*Work required*:
Answer these questions from the text on Christ's return:
1. According to the text, what holds back the Return?
2. The text says someone who does not know Him will face Him like what?
3. What two ways does the text give for the door to be locked?

But what about until then?  Do I sit like a spoiled, thankless child and wait for Him to give me more gifts?  Oh, by God’s grace, I pray never again.

Am I ready for Christ to come?

Christ’s return will be unexpected.  It will be one of the two most unexpected event in the history of the earth: the Resurrection and the Return.  The Resurrection has happened.  The Return is held back only by the patience of God, that you and I might be ready.

Are you ready for Christ to come?

Do you know Him?  If not, you will face Him as a criminal faces a King.  There will be one trial, and no second chances.  The sentence will be permanent.  Everlasting.

God is waiting, waiting for us.  But He won’t wait forever.  One day, the door will be locked.  Whether that is through His return or your death, one day the door will be locked.  There will be no way in.

The Way is open now.  Receive Him before it is too late.  Bow before the Maker of the world, the Maker of you, the Maker of salvation, the Maker of redemption.  Is He the Maker of your salvation, your redemption?  Only you and God know the answer to that.

*Supplied data*:

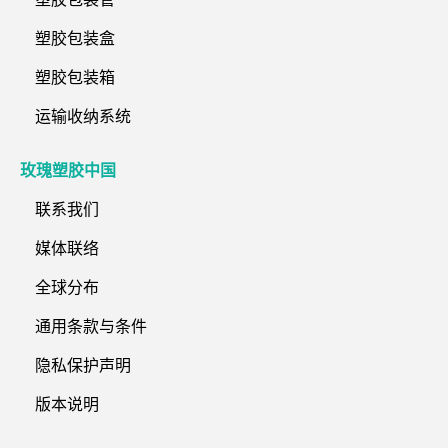
塑胶包装盒
塑胶包装箱
运输收纳系统
玫瑰塑胶中国
联系我们
媒体联络
全球分布
通用条款与条件
隐私保护声明
版本说明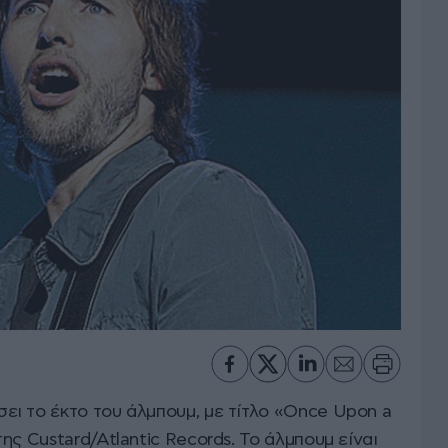
ι το έκτο του άλμπουμ, με τίτλο «Once Upon a
ης Custard/Atlantic Records. Το άλμπουμ είναι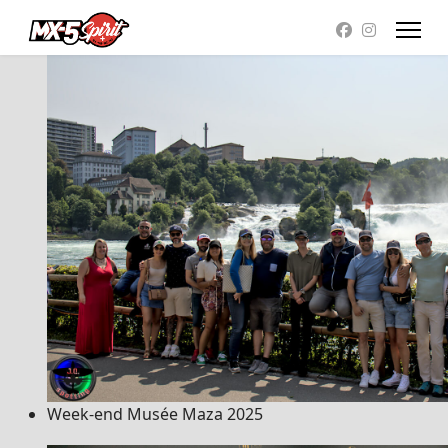
Week-end Musée Maza 2025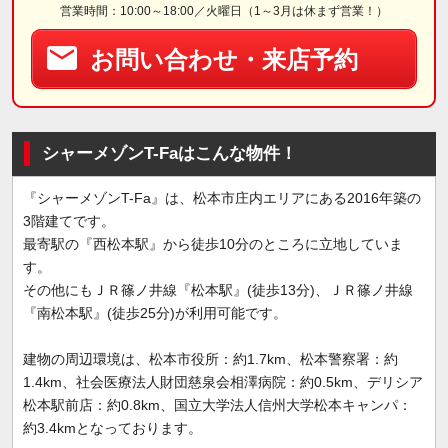
営業時間：10:00～18:00／火曜日（1～3月は休まず営業！）
お問い合わせ・来店予約
シャーメゾンT-Faはこんな物件！
『シャーメゾンT-Fa』は、松本市庄内エリアにある2016年築の
3階建てです。
最寄駅の『西松本駅』から徒歩10分のところに立地していま
す。
その他にもＪＲ篠ノ井線『松本駅』(徒歩13分)、ＪＲ篠ノ井線
『南松本駅』(徒歩25分)が利用可能です。
建物の周辺環境は、松本市役所：約1.7km、松本警察署：約
1.4km、社会医療法人財団慈泉会相澤病院：約0.5km、デリシア
松本駅前店：約0.8km、国立大学法人信州大学松本キャンパ：
約3.4kmとなっております。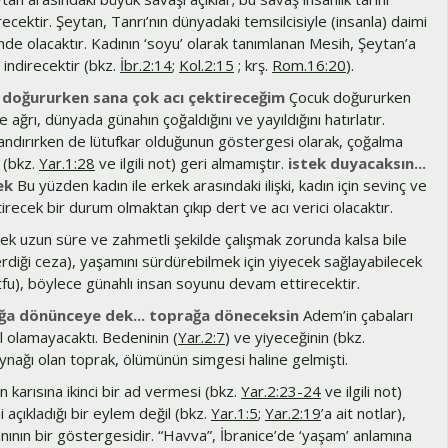
cektir. Şeytan, Tanrı’nın dünyadaki temsilcisiyle (insanla) daimi
inde olacaktır. Kadının ‘soyu’ olarak tanımlanan Mesih, Şeytan’a
indirecektir (bkz.
İbr.2:14
;
Kol.2:15
; krş.
Rom.16:20
).
 doğururken sana çok acı çektireceğim
Çocuk doğururken
e ağrı, dünyada günahın çoğaldığını ve yayıldığını hatırlatır.
landırırken de lütufkar olduğunun göstergesi olarak, çoğalma
 (bkz.
Yar.1:28
ve ilgili not) geri almamıştır.
istek duyacaksın...
ek
Bu yüzden kadın ile erkek arasındaki ilişki, kadın için sevinç ve
recek bir durum olmaktan çıkıp dert ve acı verici olacaktır.
ek uzun süre ve zahmetli şekilde çalışmak zorunda kalsa bile
erdiği ceza), yaşamını sürdürebilmek için yiyecek sağlayabilecek
ütfu), böylece günahlı insan soyunu devam ettirecektir.
ğa dönünceye dek... toprağa döneceksin
Adem’in çabaları
 olamayacaktı. Bedeninin (
Yar.2:7
) ve yiyeceğinin (bkz.
aynağı olan toprak, ölümünün simgesi haline gelmişti.
 karısına ikinci bir ad vermesi (bkz.
Yar.2:23-24
ve ilgili not)
 açıkladığı bir eylem değil (bkz.
Yar.1:5
;
Yar.2:19
’a ait notlar),
nının bir göstergesidir. “Havva”, İbranice’de ‘yaşam’ anlamına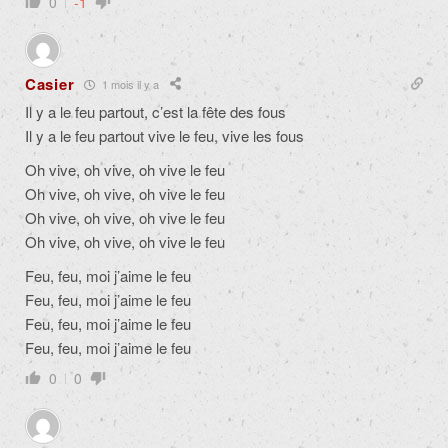
0
-1
Casier
1 mois il y a
Il y a le feu partout, c’est la fête des fous
Il y a le feu partout vive le feu, vive les fous
Oh vive, oh vive, oh vive le feu
Oh vive, oh vive, oh vive le feu
Oh vive, oh vive, oh vive le feu
Oh vive, oh vive, oh vive le feu
Feu, feu, moi j’aime le feu
Feu, feu, moi j’aime le feu
Feu, feu, moi j’aime le feu
Feu, feu, moi j’aime le feu
0
0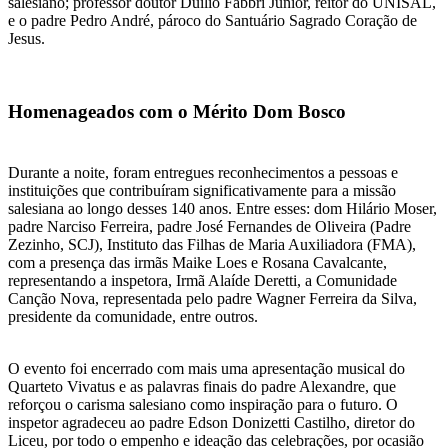
salesiano; professor doutor Duílio Fabbri Junior, reitor do UNISAL,
e o padre Pedro André, pároco do Santuário Sagrado Coração de
Jesus.
Homenageados com o Mérito Dom Bosco
Durante a noite, foram entregues reconhecimentos a pessoas e
instituições que contribuíram significativamente para a missão
salesiana ao longo desses 140 anos. Entre esses: dom Hilário Moser,
padre Narciso Ferreira, padre José Fernandes de Oliveira (Padre
Zezinho, SCJ), Instituto das Filhas de Maria Auxiliadora (FMA),
com a presença das irmãs Maike Loes e Rosana Cavalcante,
representando a inspetora, Irmã Alaíde Deretti, a Comunidade
Canção Nova, representada pelo padre Wagner Ferreira da Silva,
presidente da comunidade, entre outros.
O evento foi encerrado com mais uma apresentação musical do
Quarteto Vivatus e as palavras finais do padre Alexandre, que
reforçou o carisma salesiano como inspiração para o futuro. O
inspetor agradeceu ao padre Edson Donizetti Castilho, diretor do
Liceu, por todo o empenho e ideação das celebrações, por ocasião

*Answer for the task*:
1. The patience of God, so that you and I might be ready.
2. Like a criminal facing a King.
3. Through His return or through your death.